The magnetic flux is clearly a scalar number, as shown by the equation above. Weber (Wb) or tesla metre squared is its SI unit (T m2).

Measurement of Magnetic Flux

The Weber (Wb) or tesla metre squared (T m2) unit of magnetic flux is named after German scientist Wilhelm Weber. A magnetometer may be used to measure the magnetic flux. Assume a magnetometer probe is moved over a 0.9 m2 region near a huge sheet of magnetic material and shows a constant reading of 10 mT. The magnetic flux through that area is then computed using the formula (10 × 10−3 T) (0.9 m2) = 0.0090 Wb. It would be essential to find the average measurement in the event of shifting magnetic field readings across a large region.

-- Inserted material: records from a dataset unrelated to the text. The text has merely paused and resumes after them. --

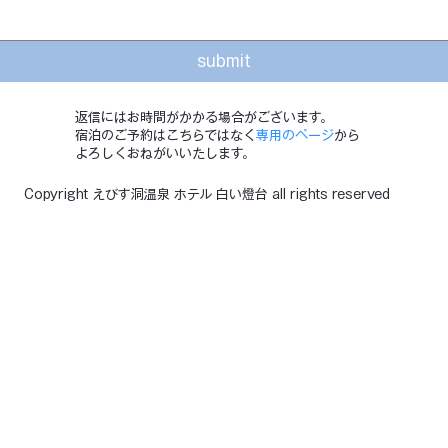
submit
​返信にはお時間がかかる場合がございます。
宿泊のご予約はこちらではなく
専用のページ
から
よろしくおねがいいたします。
Copyright えびす洞温泉 ホテル 白い燈台 all rights reserved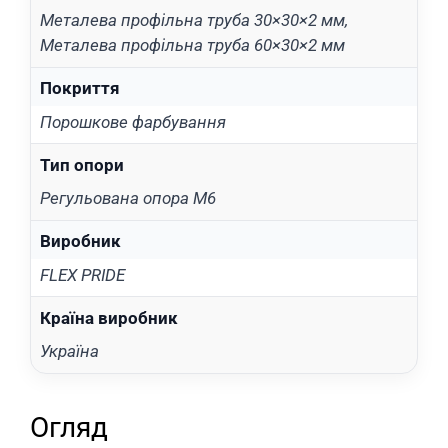
Металева профільна труба 30×30×2 мм,
Металева профільна труба 60×30×2 мм
Покриття
Порошкове фарбування
Тип опори
Регульована опора М6
Виробник
FLEX PRIDE
Країна виробник
Україна
Огляд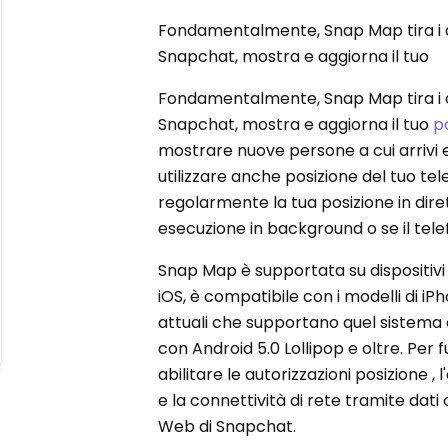
Fondamentalmente, Snap Map tira i dat
Snapchat, mostra e aggiorna il tuo
Fondamentalmente, Snap Map tira i dat
Snapchat, mostra e aggiorna il tuo
p
mostrare nuove persone a cui arrivi e
utilizzare anche posizione del tuo tel
regolarmente la tua posizione in dir
esecuzione in background o se il tel
Snap Map è supportata su dispositivi
iOS, è compatibile con i modelli di iP
attuali che supportano quel sistema
con Android 5.0 Lollipop e oltre. Per
abilitare le autorizzazioni posizione 
e la connettività di rete tramite dati
Web di Snapchat.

What is Magnetic Flux Density?

The force operating per unit current per unit length on a wire positioned at right angles to the magnetic field is described as magnetic flux density(B).

  • Tesla (T) or Kg s−2 A−1 are the SI units of B.
  • Gauss (G or Gs) is the CGS unit of B.
  • Magnetic Flux Density, B is a vector quantity.

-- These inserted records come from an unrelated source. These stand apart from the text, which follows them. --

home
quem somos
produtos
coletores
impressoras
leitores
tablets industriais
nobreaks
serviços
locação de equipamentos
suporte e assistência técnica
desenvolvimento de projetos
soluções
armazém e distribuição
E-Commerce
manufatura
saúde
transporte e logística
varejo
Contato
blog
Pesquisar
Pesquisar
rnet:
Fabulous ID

The formula for magnetic flux density is given as:

B = F ⁄ I L

where,

  • I is the current flowing through the wire,
  • L is the length of wire, &
  • F is the total force acting on the wire.

Sample Questions

Question 1: In a magnetic field of strength 2 T, a coil with a cross-section of 2 × 10–2 m2 and 50 turns is positioned with its axis at a 30° angle to the field. Find the total flux associated with the field.

Answer:

Given,

Magnetic Field, B = 2 T

Cross-section of coil, A = 2 × 10–2 m2

Number of turns, n = 50

Angle between axis and field, θ = 30°

The formula of flux is given as:

ϕB = n B A cosθ

= 50 × 2 × 2 × 10–2 × cos30° Wb

= 1.732 Wb

Hence, the total flux associated with the field is 1.732 Wb.

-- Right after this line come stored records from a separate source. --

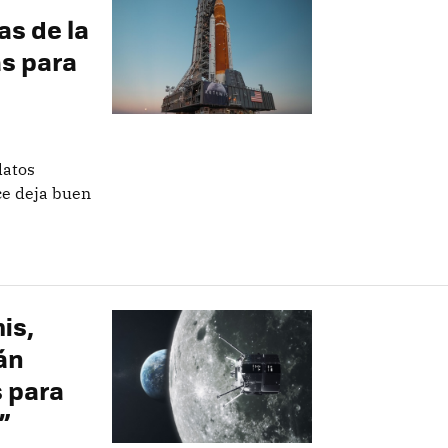
as de la
s para
datos
ce deja buen
is,
án
 para
”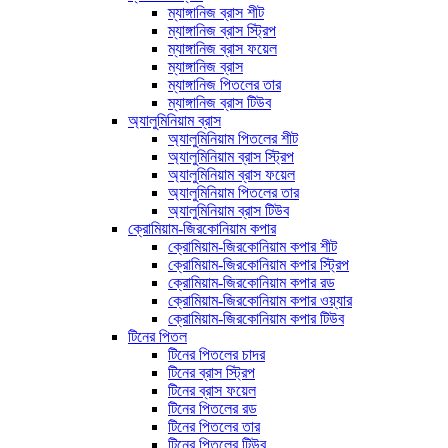
ম্যাঙ্গানিজ ব্রাস শীট
ম্যাঙ্গানিজ ব্রাস স্ট্রিপ
ম্যাঙ্গানিজ ব্রাস ফয়েল
ম্যাঙ্গানিজ ব্রাস
ম্যাঙ্গানিজ পিতলের তার
ম্যাঙ্গানিজ ব্রাস টিউব
অ্যালুমিনিয়াম ব্রাস
অ্যালুমিনিয়াম পিতলের শীট
অ্যালুমিনিয়াম ব্রাস স্ট্রিপ
অ্যালুমিনিয়াম ব্রাস ফয়েল
অ্যালুমিনিয়াম পিতলের তার
অ্যালুমিনিয়াম ব্রাস টিউব
ক্রোমিয়াম-জিরকোনিয়াম কপার
ক্রোমিয়াম-জিরকোনিয়াম কপার শীট
ক্রোমিয়াম-জিরকোনিয়াম কপার স্ট্রিপ
ক্রোমিয়াম-জিরকোনিয়াম কপার রড
ক্রোমিয়াম-জিরকোনিয়াম কপার ওয়্যার
ক্রোমিয়াম-জিরকোনিয়াম কপার টিউব
টিনের পিতল
টিনের পিতলের চাদর
টিনের ব্রাস স্ট্রিপ
টিনের ব্রাস ফয়েল
টিনের পিতলের রড
টিনের পিতলের তার
টিনের পিতলের টিউব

Question 2: In a magnetic field, a coil conducts a current. There is a turning effect on the coil. What gadget takes advantage of this effect?

Answer:

A coil of wire-free to revolve between two magnetic poles can be used to make a basic electric motor. The coil receives a force and moves when an electric current runs through it. As a result, it’s a d.c. motor.

Question 3: What is electromagnetic induction?



Answer:

The generation of a voltage across a conductor placed in a changing magnetic field (or a conductor travelling through a stationary magnetic field) is known as electromagnetic induction. When the magnetic field changes, the flux changes, resulting in induced emf.

A moving rod in a uniform magnetic field would also imply moving electrons in a magnetic field, which would put force on them to travel in a certain direction through the rod, resulting in a potential difference between the ends.

Question 4: What factors influence emf?

Answer:

According to Faraday’s law, the EMF generated by a change in magnetic flux is proportional to the flux change, time t, and a number of coil turns.

Question 5: Why is a coil’s displacement current generated by a change in magnetic flux created by another coil nearby?

Answer:

Changing magnetic flux produces induced current, as we know from the faraday law of EMI. And, as a result of the change in magnetic flux caused by the induced current, a non-conservative electric field is formed, resulting in the generation of a displacement current.